Dataset content
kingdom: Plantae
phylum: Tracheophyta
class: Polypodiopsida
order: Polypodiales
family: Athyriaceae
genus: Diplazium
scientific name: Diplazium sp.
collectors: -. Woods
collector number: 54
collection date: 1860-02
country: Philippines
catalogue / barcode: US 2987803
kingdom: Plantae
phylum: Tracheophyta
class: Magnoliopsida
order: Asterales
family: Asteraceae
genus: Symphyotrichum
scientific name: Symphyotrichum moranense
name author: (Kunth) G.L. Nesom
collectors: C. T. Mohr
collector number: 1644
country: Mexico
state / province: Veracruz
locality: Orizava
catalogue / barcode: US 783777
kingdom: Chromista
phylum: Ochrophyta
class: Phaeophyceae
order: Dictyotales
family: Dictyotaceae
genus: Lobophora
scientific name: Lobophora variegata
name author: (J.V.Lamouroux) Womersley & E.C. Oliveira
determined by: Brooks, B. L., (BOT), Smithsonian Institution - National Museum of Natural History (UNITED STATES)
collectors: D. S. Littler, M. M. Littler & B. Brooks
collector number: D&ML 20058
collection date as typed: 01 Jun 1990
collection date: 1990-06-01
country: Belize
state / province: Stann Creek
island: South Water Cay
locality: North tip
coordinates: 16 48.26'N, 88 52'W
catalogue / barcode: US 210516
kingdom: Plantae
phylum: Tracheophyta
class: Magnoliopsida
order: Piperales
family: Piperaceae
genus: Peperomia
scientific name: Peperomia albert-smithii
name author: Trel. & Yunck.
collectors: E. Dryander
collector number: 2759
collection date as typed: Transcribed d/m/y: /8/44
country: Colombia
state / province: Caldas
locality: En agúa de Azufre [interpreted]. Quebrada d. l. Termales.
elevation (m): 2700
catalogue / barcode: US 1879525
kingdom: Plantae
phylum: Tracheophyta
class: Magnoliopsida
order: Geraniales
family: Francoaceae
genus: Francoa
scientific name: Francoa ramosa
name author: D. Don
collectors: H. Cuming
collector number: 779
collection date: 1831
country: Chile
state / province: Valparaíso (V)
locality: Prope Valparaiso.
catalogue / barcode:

Required task
Rewrite the rows above as a numbered list, from the line holding "collectors: E. Dryander" through the line holding "catalogue / barcode: US 1879525", both included, and omit any blank lines.

Reply to the exercise
1. collectors: E. Dryander
2. collector number: 2759
3. collection date as typed: Transcribed d/m/y: /8/44
4. country: Colombia
5. state / province: Caldas
6. locality: En agúa de Azufre [interpreted]. Quebrada d. l. Termales.
7. elevation (m): 2700
8. catalogue / barcode: US 1879525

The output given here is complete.